Santorini (heaven!)

2 and a half days on Santorini wasn’t enough!
We arrived at 11:30pm and found a great hotel at Perissa by the famous Black Beach with a lovely bakery run by a little old lady (the donuts here bet the Rhodes ones!) and a fruit shop that gave me free figs next door.
The first day we took another boat trip to the Nea Kameri (new volcano) an active volcano in the Santorini Caldera that was stunning and still smoking slightly! We had a swim at the hot (luke warm) springs where Dad covered himself in the mud that supposedly has curative powers but looked like runny Vegemite and stained his skin like fake tan. We stayed at Oia (ee-ya) for the famous sunset and weren’t disappointed. The sun over thensea and the white Cycladic buildings was well worth the wait and staking out of our spot. Emily, Jordy and I took a donkey ride from the Amoudi port up to Oia and all agree it was the scariest moment of our lives! Picture a cliff face with a huge drop just on your right with donkeys galloping up, swerving like bumper cars from side to side jamming our legs against the rock wall not attached to a handler or anything and with no reins or way of controlling them (probably serves us right for buying in to such a touristy thing- the donkey’s revenge!). Oia had a great bookshop with lots of second hand books, chess boards and hand written notes on the shelves recommending books. I found two great books; second hand copies of the letters of Scott F Fitzgerald and Jane Austen’s history of England.
We rented mopeds on the second day (Dad adamantly cycled!) and had a brilliant day cruising around in the sunshine. We explored the capital, Fira, that had some lovely little hidden roads with great Caldera views but was super busy due to the 5 cruise ships docked there that day. We drove down to the Red Beach that would be more appropriately dubbed the Maroon Beach but was pretty nonetheless with spectacular cliffs. We had a picnic but it was destroyed when one rogue wave came halfway up the beach and left us with soggy bread and sandy babaganoush! The water itself wasn’t the nicenst but there was a great rock 20 metres out with the waves breaking all around it as we sat up high in the sun. That evening I had one of the best 3 hours of the trip at a Greek cooking class with three super friendly Canadians and a lovely American couple and a very funny chef. Great food, great company, Santorini wine and best of all Dad wasn’t there to complain about the mess I made and the all the dishes he would have to wash up!
Our last day started early with a walk up to Ancient Thira at 7:00am to beat the heat. It was a tough, steep walk but rewarding with views of the island and ruins that were much more intact than I’d expected. We had a little visit to a cute little mountain church on the way down that is lit up spectacularly at night.
We spent the remaining hour at the Perissa Black Beach with scorching sand and scorching feet! We caught a ferry in the afternoon that was a 7 hour trip to Athens where we arrived in complete darkness and cycled right past the Acropolis, Parthenon and Panathenaic stadium all lit up- pretty special!

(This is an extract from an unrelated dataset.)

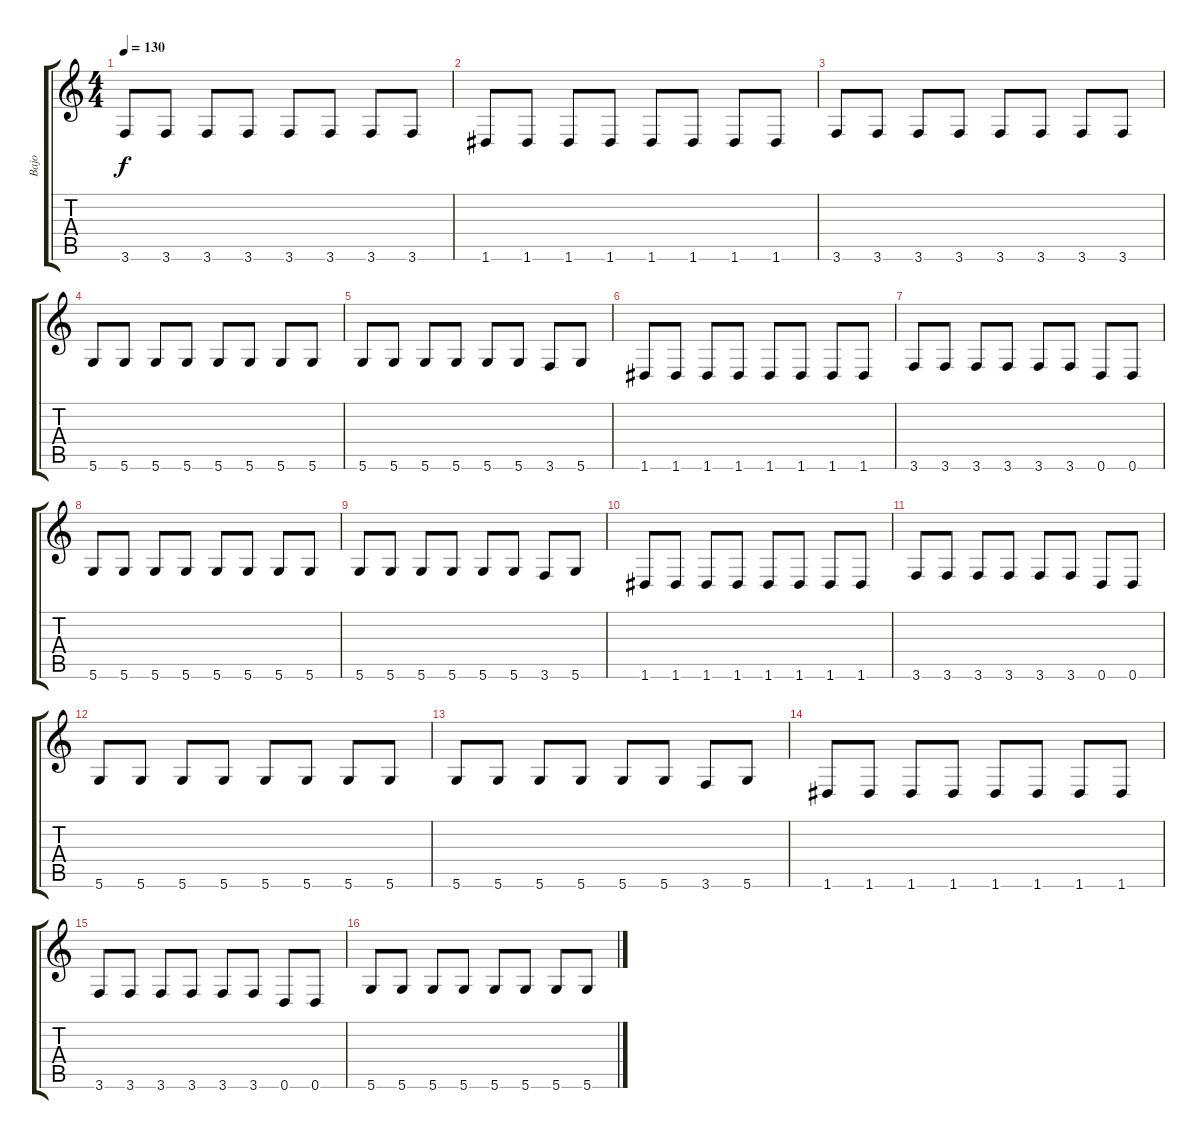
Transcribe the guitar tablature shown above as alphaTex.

Filed under 2012, Ankara to Athens, Gallery

3 responses to “Santorini (heaven!)

  1. Mary Elsum

    I agree. Santorini has something special a d you don’t want to leave! I go back in my mind quite often especially when I hear someone is there Cherish it all.

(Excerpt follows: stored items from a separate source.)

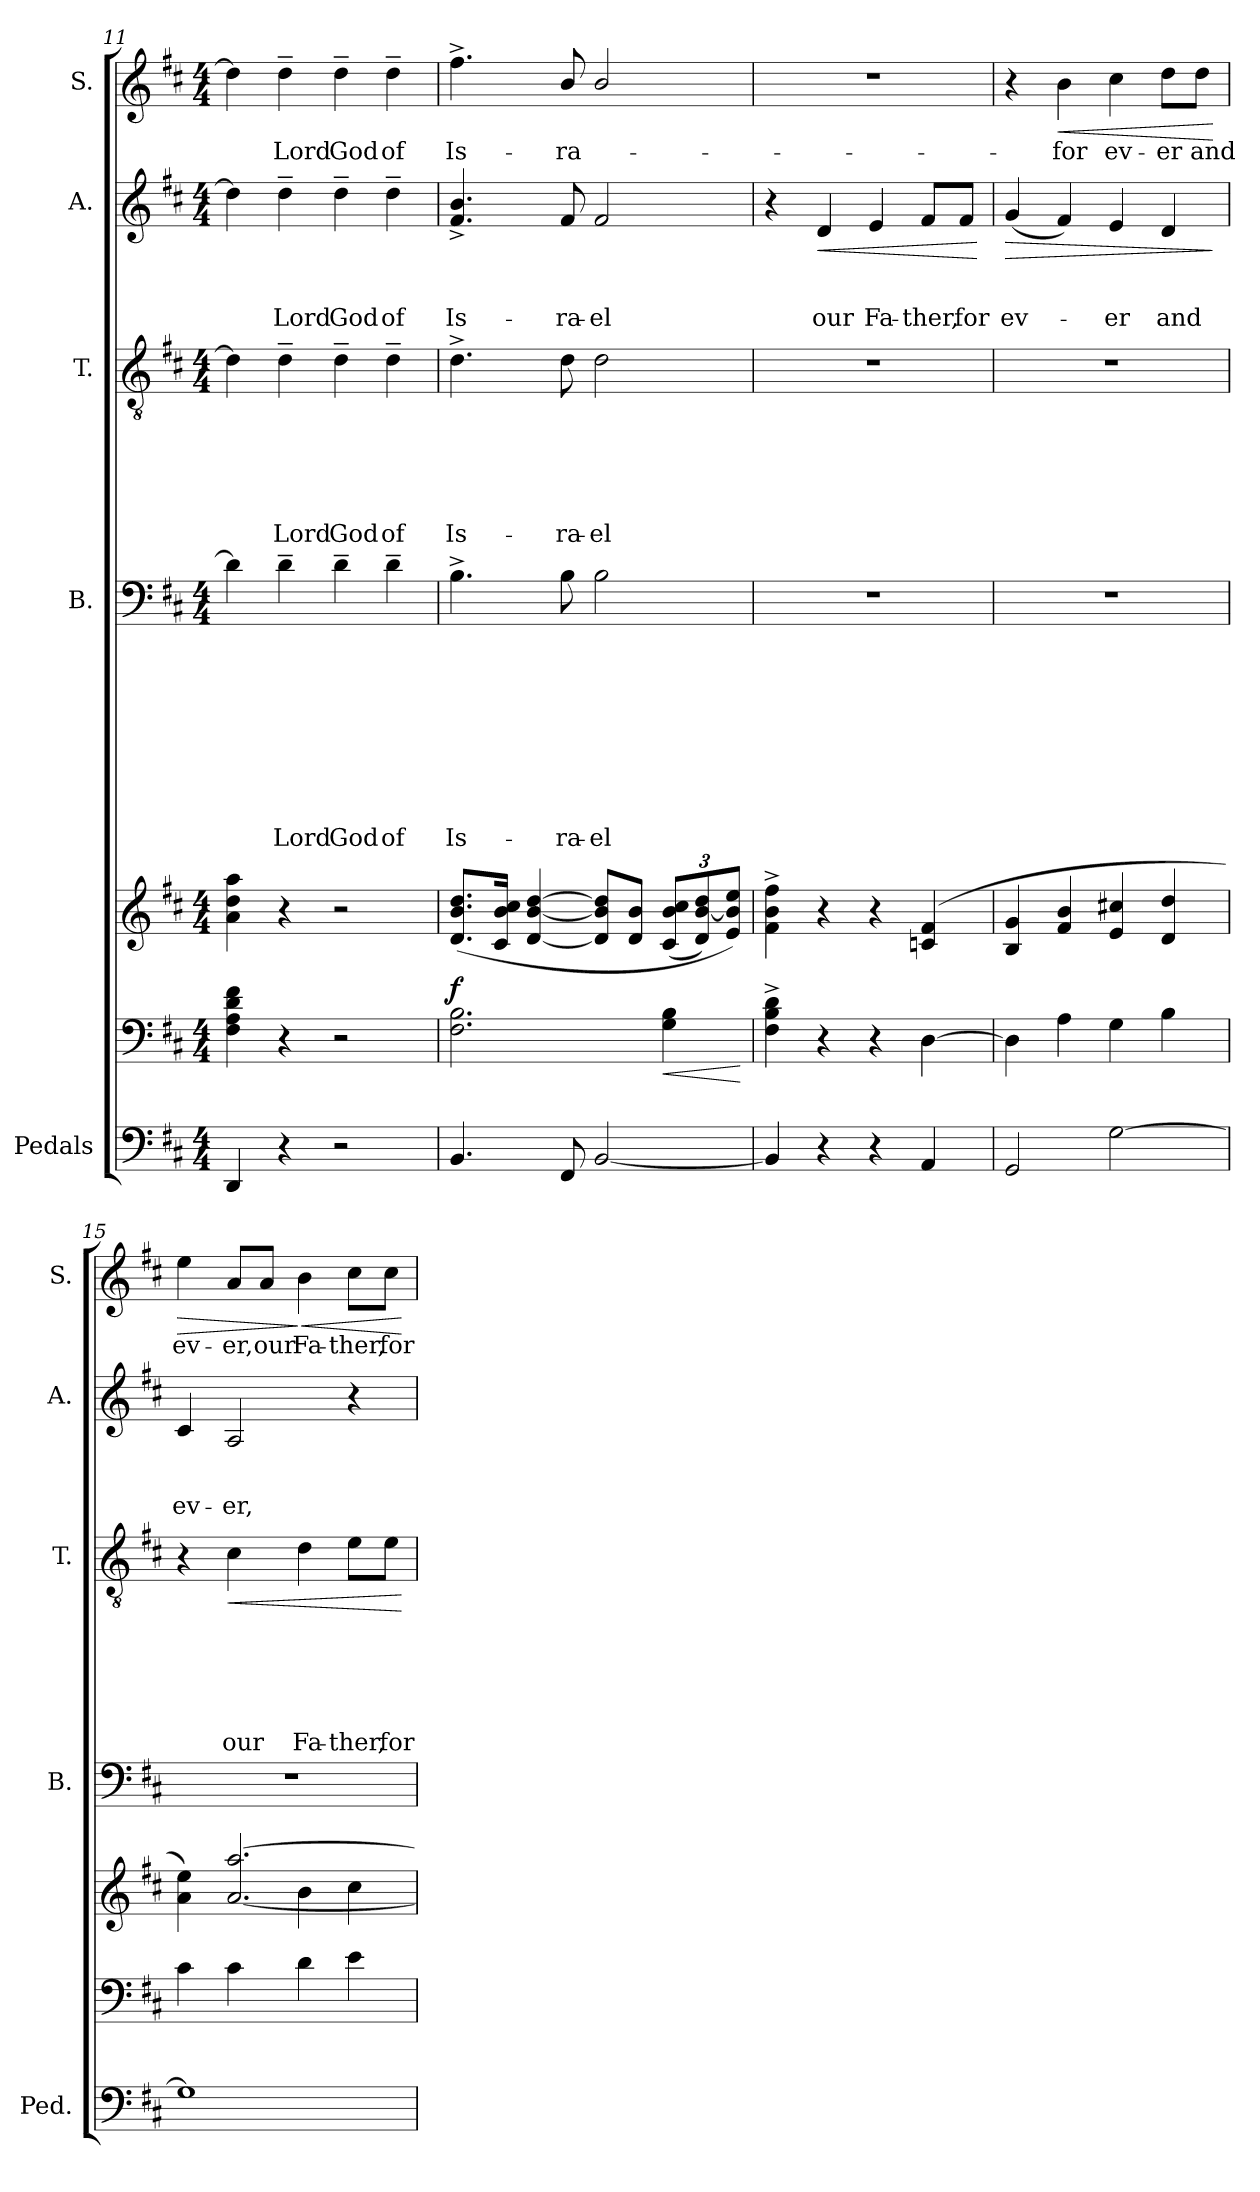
**kern	**kern	**dynam	**kern	**kern	**text	**text	**text	**text	**text	**text	**text	**text	**text	**kern	**text	**text	**text	**text	**text	**text	**dynam	**kern	**text	**text	**text	**dynam	**kern	**text	**dynam
*part7	*part6	*part6	*part5	*part4	*part4	*part4	*part4	*part4	*part4	*part4	*part4	*part4	*part4	*part3	*part3	*part3	*part3	*part3	*part3	*part3	*part3	*part2	*part2	*part2	*part2	*part2	*part1	*part1	*part1
*staff7	*staff6	*staff6	*staff5	*staff4	*staff4	*staff4	*staff4	*staff4	*staff4	*staff4	*staff4	*staff4	*staff4	*staff3	*staff3	*staff3	*staff3	*staff3	*staff3	*staff3	*staff3	*staff2	*staff2	*staff2	*staff2	*staff2	*staff1	*staff1	*staff1
*I"Pedals	*	*	*	*I"B.	*	*	*	*	*	*	*	*	*	*I"T.	*	*	*	*	*	*	*	*I"A.	*	*	*	*	*I"S.	*	*
*I'Ped.	*	*	*	*I'B.	*	*	*	*	*	*	*	*	*	*I'T.	*	*	*	*	*	*	*	*I'A.	*	*	*	*	*I'S.	*	*
*clefF4	*clefF4	*	*clefG2	*clefF4	*	*	*	*	*	*	*	*	*	*clefGv2	*	*	*	*	*	*	*	*clefG2	*	*	*	*	*clefG2	*	*
*k[f#c#]	*k[f#c#]	*	*k[f#c#]	*k[f#c#]	*	*	*	*	*	*	*	*	*	*k[f#c#]	*	*	*	*	*	*	*	*k[f#c#]	*	*	*	*	*k[f#c#]	*	*
*D:	*D:	*	*D:	*D:	*	*	*	*	*	*	*	*	*	*D:	*	*	*	*	*	*	*	*D:	*	*	*	*	*D:	*	*
*M4/4	*M4/4	*	*M4/4	*M4/4	*	*	*	*	*	*	*	*	*	*M4/4	*	*	*	*	*	*	*	*M4/4	*	*	*	*	*M4/4	*	*
=11	=11	=11	=11	=11	=11	=11	=11	=11	=11	=11	=11	=11	=11	=11	=11	=11	=11	=11	=11	=11	=11	=11	=11	=11	=11	=11	=11	=11	=11
4DD/	4F#\ 4A\ 4d\ 4f#\	.	4a\ 4dd\ 4aa\	4d\]	.	.	.	.	.	.	.	.	.	4d\]	.	.	.	.	.	.	.	4dd\]	.	.	.	.	4dd\]	.	.
!	!	!	!	!	!	!	!	!	!	!	!	!	!LO:LY:b	!	!	!	!	!	!	!LO:LY:b	!	!	!	!	!LO:LY:b	!	!	!LO:LY:b	!
4r	4r	.	4r	4d~>\	.	.	.	.	.	.	.	.	Lord	4d~>\	.	.	.	.	.	Lord	.	4dd~>\	.	.	Lord	.	4dd~>\	Lord	.
!	!	!	!	!	!	!	!	!	!	!	!	!	!LO:LY:b	!	!	!	!	!	!	!LO:LY:b	!	!	!	!	!LO:LY:b	!	!	!LO:LY:b	!
2r	2r	.	2r	4d~>\	.	.	.	.	.	.	.	.	God	4d~>\	.	.	.	.	.	God	.	4dd~>\	.	.	God	.	4dd~>\	God	.
!	!	!	!	!	!	!	!	!	!	!	!	!	!LO:LY:b	!	!	!	!	!	!	!LO:LY:b	!	!	!	!	!LO:LY:b	!	!	!LO:LY:b	!
.	.	.	.	4d~>\	.	.	.	.	.	.	.	.	of	4d~>\	.	.	.	.	.	of	.	4dd~>\	.	.	of	.	4dd~>\	of	.
=12	=12	=12	=12	=12	=12	=12	=12	=12	=12	=12	=12	=12	=12	=12	=12	=12	=12	=12	=12	=12	=12	=12	=12	=12	=12	=12	=12	=12	=12
!	!	!LO:DY:a	!	!	!	!	!	!	!	!	!	!	!LO:LY:b	!	!	!	!	!	!	!LO:LY:b	!	!	!	!	!LO:LY:b	!	!	!LO:LY:b	!
4.BB/	2.F#\ 2.B\	f	(>8.d/ 8.b/ 8.dd/L	4.B^>\	.	.	.	.	.	.	.	.	Is-	4.d^>\	.	.	.	.	.	Is-	.	4.f#/^< 4.b/^<	.	.	Is-	.	4.ff#^>\	Is-	.
.	.	.	16c#/ 16b/ 16cc#/Jk	.	.	.	.	.	.	.	.	.	.	.	.	.	.	.	.	.	.	.	.	.	.	.	.	.	.
.	.	.	[<4d/ [<4b/ [>4dd/	.	.	.	.	.	.	.	.	.	.	.	.	.	.	.	.	.	.	.	.	.	.	.	.	.	.
!	!	!	!	!	!	!	!	!	!	!	!	!	!LO:LY:b	!	!	!	!	!	!	!LO:LY:b	!	!	!	!	!LO:LY:b	!	!	!LO:LY:b	!
8FF#/	.	.	.	8B\	.	.	.	.	.	.	.	.	-ra-	8d\	.	.	.	.	.	-ra-	.	8f#/	.	.	-ra-	.	8b/	-ra-	.
!	!	!	!	!	!	!	!	!	!	!	!	!	!LO:LY:b	!	!	!	!	!	!	!LO:LY:b	!	!	!	!	!LO:LY:b	!	!	!	!
[>2BB/	.	.	8d/] 8b/] 8dd/]L	2B\	.	.	.	.	.	.	.	.	-el	2d\	.	.	.	.	.	-el	.	2f#/	.	.	-el	.	2b/	.	.
.	.	.	8d/ 8b/J	.	.	.	.	.	.	.	.	.	.	.	.	.	.	.	.	.	.	.	.	.	.	.	.	.	.
!	!	!LO:HP:b	!	!	!	!	!	!	!	!	!	!	!	!	!	!	!	!	!	!	!	!	!	!	!	!	!	!	!
*	*	*	*Xbrackettup	*	*	*	*	*	*	*	*	*	*	*	*	*	*	*	*	*	*	*	*	*	*	*	*	*	*
.	4G\ 4B\	<	(<12c#/ 12b/ 12cc#/L	.	.	.	.	.	.	.	.	.	.	.	.	.	.	.	.	.	.	.	.	.	.	.	.	.	.
.	.	.	12d/ [>12b/ 12dd/)	.	.	.	.	.	.	.	.	.	.	.	.	.	.	.	.	.	.	.	.	.	.	.	.	.	.
.	.	.	12e/ 12b/] 12ee/J)	.	.	.	.	.	.	.	.	.	.	.	.	.	.	.	.	.	.	.	.	.	.	.	.	.	.
.	.	[	.	.	.	.	.	.	.	.	.	.	.	.	.	.	.	.	.	.	.	.	.	.	.	.	.	.	.
!!LO:PB:g=z
=13	=13	=13	=13	=13	=13	=13	=13	=13	=13	=13	=13	=13	=13	=13	=13	=13	=13	=13	=13	=13	=13	=13	=13	=13	=13	=13	=13	=13	=13
4BB/]	4F#\^> 4B\^> 4d\^>	.	4f#\^> 4b\^> 4ff#\^>	1r	.	.	.	.	.	.	.	.	.	1r	.	.	.	.	.	.	.	4r	.	.	.	.	1r	.	.
!	!	!	!	!	!	!	!	!	!	!	!	!	!	!	!	!	!	!	!	!	!	!	!	!	!LO:LY:b	!LO:HP:b	!	!	!
4r	4r	.	4r	.	.	.	.	.	.	.	.	.	.	.	.	.	.	.	.	.	.	4d/	.	.	our	<	.	.	.
!	!	!	!	!	!	!	!	!	!	!	!	!	!	!	!	!	!	!	!	!	!	!	!	!	!LO:LY:b	!	!	!	!
4r	4r	.	4r	.	.	.	.	.	.	.	.	.	.	.	.	.	.	.	.	.	.	4e/	.	.	Fa-	.	.	.	.
!	!	!	!	!	!	!	!	!	!	!	!	!	!	!	!	!	!	!	!	!	!	!	!	!	!LO:LY:b	!	!	!	!
4AA/	[>4D\	.	(<4cn/ 4f#/	.	.	.	.	.	.	.	.	.	.	.	.	.	.	.	.	.	.	8f#/L	.	.	-ther,	.	.	.	.
!	!	!	!	!	!	!	!	!	!	!	!	!	!	!	!	!	!	!	!	!	!	!	!	!	!LO:LY:b	!	!	!	!
.	.	.	.	.	.	.	.	.	.	.	.	.	.	.	.	.	.	.	.	.	.	8f#/J	.	.	for	.	.	.	.
.	.	.	.	.	.	.	.	.	.	.	.	.	.	.	.	.	.	.	.	.	.	.	.	.	.	[	.	.	.
=14	=14	=14	=14	=14	=14	=14	=14	=14	=14	=14	=14	=14	=14	=14	=14	=14	=14	=14	=14	=14	=14	=14	=14	=14	=14	=14	=14	=14	=14
!	!	!	!	!	!	!	!	!	!	!	!	!	!	!	!	!	!	!	!	!	!	!	!	!	!LO:LY:b	!LO:HP:b	!	!	!
2GG/	4D\]	.	4B/ 4g/	1r	.	.	.	.	.	.	.	.	.	1r	.	.	.	.	.	.	.	(<4g/	.	.	ev-	>	4r	.	.
!	!	!	!	!	!	!	!	!	!	!	!	!	!	!	!	!	!	!	!	!	!	!	!	!	!	!	!	!LO:LY:b	!LO:HP:b
.	4A\	.	4f#/ 4b/	.	.	.	.	.	.	.	.	.	.	.	.	.	.	.	.	.	.	4f#/)	.	.	.	.	4b\	for	<
!	!	!	!	!	!	!	!	!	!	!	!	!	!	!	!	!	!	!	!	!	!	!	!	!	!LO:LY:b	!	!	!LO:LY:b	!
[>2G\	4G\	.	4e/ 4cc#X/	.	.	.	.	.	.	.	.	.	.	.	.	.	.	.	.	.	.	4e/	.	.	-er	.	4cc#\	ev-	.
!	!	!	!	!	!	!	!	!	!	!	!	!	!	!	!	!	!	!	!	!	!	!	!	!	!LO:LY:b	!	!	!LO:LY:b	!
.	4B\	.	4d/ 4dd/	.	.	.	.	.	.	.	.	.	.	.	.	.	.	.	.	.	.	4d/	.	.	and	.	8dd\L	-er	.
!	!	!	!	!	!	!	!	!	!	!	!	!	!	!	!	!	!	!	!	!	!	!	!	!	!	!	!	!LO:LY:b	!
.	.	.	.	.	.	.	.	.	.	.	.	.	.	.	.	.	.	.	.	.	.	.	.	.	.	.	8dd\J	and	.
.	.	.	.	.	.	.	.	.	.	.	.	.	.	.	.	.	.	.	.	.	.	.	.	.	.	]	.	.	[
=15	=15	=15	=15	=15	=15	=15	=15	=15	=15	=15	=15	=15	=15	=15	=15	=15	=15	=15	=15	=15	=15	=15	=15	=15	=15	=15	=15	=15	=15
*	*	*	*^	*	*	*	*	*	*	*	*	*	*	*	*	*	*	*	*	*	*	*	*	*	*	*	*	*	*
!	!	!	!	!	!	!	!	!	!	!	!	!	!	!	!	!	!	!	!	!	!	!	!	!	!	!LO:LY:b	!	!	!LO:LY:b	!LO:HP:b
1G]	4c#\	.	4a\ 4ee\)	2ryy	1r	.	.	.	.	.	.	.	.	.	4r	.	.	.	.	.	.	.	4c#/	.	.	ev-	.	4ee\	ev-	>
!	!	!	!	!	!	!	!	!	!	!	!	!	!	!	!	!	!	!	!	!	!LO:LY:b	!LO:HP:b	!	!	!	!LO:LY:b	!	!	!LO:LY:b	!
.	4c#\	.	[<2.a/ [>2.aa/	.	.	.	.	.	.	.	.	.	.	.	4c#\	.	.	.	.	.	our	<	2A/	.	.	-er,	.	8a/L	-er,	.
!	!	!	!	!	!	!	!	!	!	!	!	!	!	!	!	!	!	!	!	!	!	!	!	!	!	!	!	!	!LO:LY:b	!
.	.	.	.	.	.	.	.	.	.	.	.	.	.	.	.	.	.	.	.	.	.	.	.	.	.	.	.	8a/J	our	.
!	!	!	!	!	!	!	!	!	!	!	!	!	!	!	!	!	!	!	!	!	!LO:LY:b	!	!	!	!	!	!	!	!LO:LY:b	!LO:HP:n=1:b
.	4d\	.	.	4b\	.	.	.	.	.	.	.	.	.	.	4d\	.	.	.	.	.	Fa-	.	.	.	.	.	.	4b\	Fa-	] <
!	!	!	!	!	!	!	!	!	!	!	!	!	!	!	!	!	!	!	!	!	!LO:LY:b	!	!	!	!	!	!	!	!LO:LY:b	!
.	4e\	.	.	4cc#\	.	.	.	.	.	.	.	.	.	.	8e\L	.	.	.	.	.	-ther,	.	4r	.	.	.	.	8cc#\L	-ther,	.
!	!	!	!	!	!	!	!	!	!	!	!	!	!	!	!	!	!	!	!	!	!LO:LY:b	!	!	!	!	!	!	!	!LO:LY:b	!
.	.	.	.	.	.	.	.	.	.	.	.	.	.	.	8e\J	.	.	.	.	.	for	.	.	.	.	.	.	8cc#\J	for	.
*	*	*	*v	*v	*	*	*	*	*	*	*	*	*	*	*	*	*	*	*	*	*	*	*	*	*	*	*	*	*	*
.	.	.	.	.	.	.	.	.	.	.	.	.	.	.	.	.	.	.	.	.	[	.	.	.	.	.	.	.	[
=	=	=	=	=	=	=	=	=	=	=	=	=	=	=	=	=	=	=	=	=	=	=	=	=	=	=	=	=	=
*-	*-	*-	*-	*-	*-	*-	*-	*-	*-	*-	*-	*-	*-	*-	*-	*-	*-	*-	*-	*-	*-	*-	*-	*-	*-	*-	*-	*-	*-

  2. Sounds just fantastic. Your blogs are like a fantasy.. with our total news all about the Greek election, the EU and unemployment. Are you seeing signs of any of this? Are there advantages for touristicos? Your cooking class sounds fab.. perfect way to connect with a culture.. and riding past all that History at night.. yes very special.

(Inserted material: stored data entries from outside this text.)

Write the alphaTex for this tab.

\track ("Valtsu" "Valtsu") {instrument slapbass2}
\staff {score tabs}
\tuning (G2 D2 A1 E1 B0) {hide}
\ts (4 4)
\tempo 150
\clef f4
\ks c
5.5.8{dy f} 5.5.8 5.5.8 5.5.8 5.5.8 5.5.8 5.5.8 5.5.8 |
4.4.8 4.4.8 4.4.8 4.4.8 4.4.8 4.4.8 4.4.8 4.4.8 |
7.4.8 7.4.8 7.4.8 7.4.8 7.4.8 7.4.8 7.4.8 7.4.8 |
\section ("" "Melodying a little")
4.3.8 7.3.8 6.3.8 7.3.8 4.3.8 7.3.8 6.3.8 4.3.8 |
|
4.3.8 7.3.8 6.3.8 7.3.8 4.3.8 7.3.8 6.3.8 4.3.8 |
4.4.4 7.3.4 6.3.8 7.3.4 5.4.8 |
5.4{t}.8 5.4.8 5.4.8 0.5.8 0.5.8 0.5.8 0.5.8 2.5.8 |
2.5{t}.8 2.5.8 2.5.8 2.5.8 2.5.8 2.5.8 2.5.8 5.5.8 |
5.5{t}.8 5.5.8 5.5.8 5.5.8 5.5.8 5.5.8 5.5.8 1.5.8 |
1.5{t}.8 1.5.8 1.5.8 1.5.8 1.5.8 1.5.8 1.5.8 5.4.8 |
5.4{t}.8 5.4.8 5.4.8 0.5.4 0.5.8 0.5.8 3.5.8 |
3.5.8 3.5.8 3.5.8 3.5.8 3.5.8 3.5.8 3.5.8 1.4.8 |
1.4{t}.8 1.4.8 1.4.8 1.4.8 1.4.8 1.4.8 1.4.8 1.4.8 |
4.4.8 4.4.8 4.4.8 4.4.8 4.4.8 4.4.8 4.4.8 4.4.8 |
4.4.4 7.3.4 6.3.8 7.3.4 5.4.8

    • It’s interesting. On the surface it doesn’t seem as if the country is struggling but tourists numbers are down a lot apparently because people are scared of riots or political instability but even with the elections on the weekend things seemed ok. The average person is doing it tough though. One lady today had her wages as a nurse cut from €1000 to €600 per month and her son who’s a teacher had his cut from €1300 to €600 which she said isn’t enough to live of as his apartment alone is €250 per month so her and her husband are having to support him. Accommodation is much cheaper as a result as is pretty much anything touristy; shops, tours and even restaurants. People here have been extremely welcoming and friendly despite everything. Billy’s joined us now which has been great. We’ve written down a few places that would be nice to visit by boat!